> **PROBLEM DETAILS**
Count the lines of the records below that hold the word "given", and give only the number.

[Stored data entries]
○ ○ ○ ○ ○ ○ ○
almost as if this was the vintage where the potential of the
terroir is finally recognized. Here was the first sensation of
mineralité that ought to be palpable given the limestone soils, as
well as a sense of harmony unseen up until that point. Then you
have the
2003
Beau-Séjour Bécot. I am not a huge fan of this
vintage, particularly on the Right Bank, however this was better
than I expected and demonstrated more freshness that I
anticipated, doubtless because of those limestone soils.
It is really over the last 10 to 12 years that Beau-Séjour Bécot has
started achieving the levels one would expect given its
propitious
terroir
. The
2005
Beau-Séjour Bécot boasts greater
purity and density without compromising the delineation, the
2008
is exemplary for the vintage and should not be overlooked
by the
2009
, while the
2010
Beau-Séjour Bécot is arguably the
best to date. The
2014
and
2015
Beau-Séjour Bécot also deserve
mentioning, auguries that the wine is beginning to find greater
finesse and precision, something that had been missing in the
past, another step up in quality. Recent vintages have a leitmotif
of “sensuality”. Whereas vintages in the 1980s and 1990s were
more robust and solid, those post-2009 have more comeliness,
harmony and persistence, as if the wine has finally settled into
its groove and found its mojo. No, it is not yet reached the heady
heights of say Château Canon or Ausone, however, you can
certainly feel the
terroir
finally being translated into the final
○ ○ ○ ○ ○ ○ ○
> **EXERCISE OUTPUT**
2